As someone who doesn't know the slightest bit about space technology, I was a bit confused about the fact that they successfully landed another rocket. If that's the case why is the landing of Flacon 9 so significant? Is it like a bigger rocket or something?


The Grasshopper was SpaceX's testbed rocket that did the "easy" version of this - taking off straight up (to a maximum altitude of 744m) and then landing right back at its launch pad. I believe one of them also did some sideways maneuvers too.

It was a bit smaller-scale (two-thirds the height) of a Falcon first stage, and I believe also had a less complicated engine. More importantly, though, given the failure mode of this rocket, it had no mission other than taking off a bit and then landing - it wasn't integrated into a rocket that was intended to get to the edge of space, decelerate from hypersonic speeds, and then do the complicated landing.


Grasshopper and the Falcon 9R Dev were the two rockets of spaceX which landed back successfully. Those were limited altitude test flight, this one were the expended first stage of a revenue flight. This rocket went higher, and faster before separation and performing a boost back burn. Might seem as just a quantitative difference, but the different aerodynamical regimes (vacum, hypersonic, supersonic, transonic) provides a real challenge.
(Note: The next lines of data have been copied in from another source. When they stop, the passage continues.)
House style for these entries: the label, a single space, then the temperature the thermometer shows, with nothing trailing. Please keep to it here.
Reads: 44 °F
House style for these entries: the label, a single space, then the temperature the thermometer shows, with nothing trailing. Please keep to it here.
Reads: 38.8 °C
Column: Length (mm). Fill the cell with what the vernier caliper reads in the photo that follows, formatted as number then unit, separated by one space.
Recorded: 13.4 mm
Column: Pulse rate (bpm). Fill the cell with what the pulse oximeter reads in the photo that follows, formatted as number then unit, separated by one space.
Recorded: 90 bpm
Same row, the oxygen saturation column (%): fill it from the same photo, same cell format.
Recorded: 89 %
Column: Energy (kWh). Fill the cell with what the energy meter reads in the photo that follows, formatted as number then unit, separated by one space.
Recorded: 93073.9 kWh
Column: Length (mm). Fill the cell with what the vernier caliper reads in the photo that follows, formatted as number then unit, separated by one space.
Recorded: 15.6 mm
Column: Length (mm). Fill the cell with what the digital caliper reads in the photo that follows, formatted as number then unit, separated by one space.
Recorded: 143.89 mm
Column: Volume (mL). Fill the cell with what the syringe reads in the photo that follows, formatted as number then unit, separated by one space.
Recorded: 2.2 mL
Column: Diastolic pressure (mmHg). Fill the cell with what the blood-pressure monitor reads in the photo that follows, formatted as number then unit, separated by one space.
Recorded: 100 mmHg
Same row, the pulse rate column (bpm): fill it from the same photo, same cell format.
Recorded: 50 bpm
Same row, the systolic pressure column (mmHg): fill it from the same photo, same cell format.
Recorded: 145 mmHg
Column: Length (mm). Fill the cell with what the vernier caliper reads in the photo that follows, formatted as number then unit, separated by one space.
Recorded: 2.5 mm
It's also worth noting that the engines were lit 100% during those previous tests, while they have to be relight during this one. That comes with it's own set of complications of course.

see more: http://en.wikipedia.org/wiki/Grasshopper_%28rocket%29 and http://en.wikipedia.org/wiki/SpaceX_reusable_launch_system_d...


Hovering a rocket under controlled conditions and actually recovering a rocket stage that was used operationally are fairly different. It seems as though they've put most of the pieces together in terms of proving they can reuse the first stages, but they haven't actually done that operationally, and there are still many doubters (even in this very thread). Actually bringing the first stage back is one step closer to proving they can reuse the stages, which would be a tremendous step forward in spaceflight.

Similarly, Apollo 8 and Apollo 10 proved fairly conclusively that NASA could land humans on the moon, but it was actually doing so on Apollo 11 that was so incredibly important.


Grasshopper was "just" a test vehicle, it never went to space. Here's a video of what they were doing with it:

https://www.youtube.com/watch?v=9ZDkItO-0a4


SpaceX took a Falcon 9 core but with just 3 engines in it and flew it around under 1km altitude to test everything now deployed on the launch vehicle.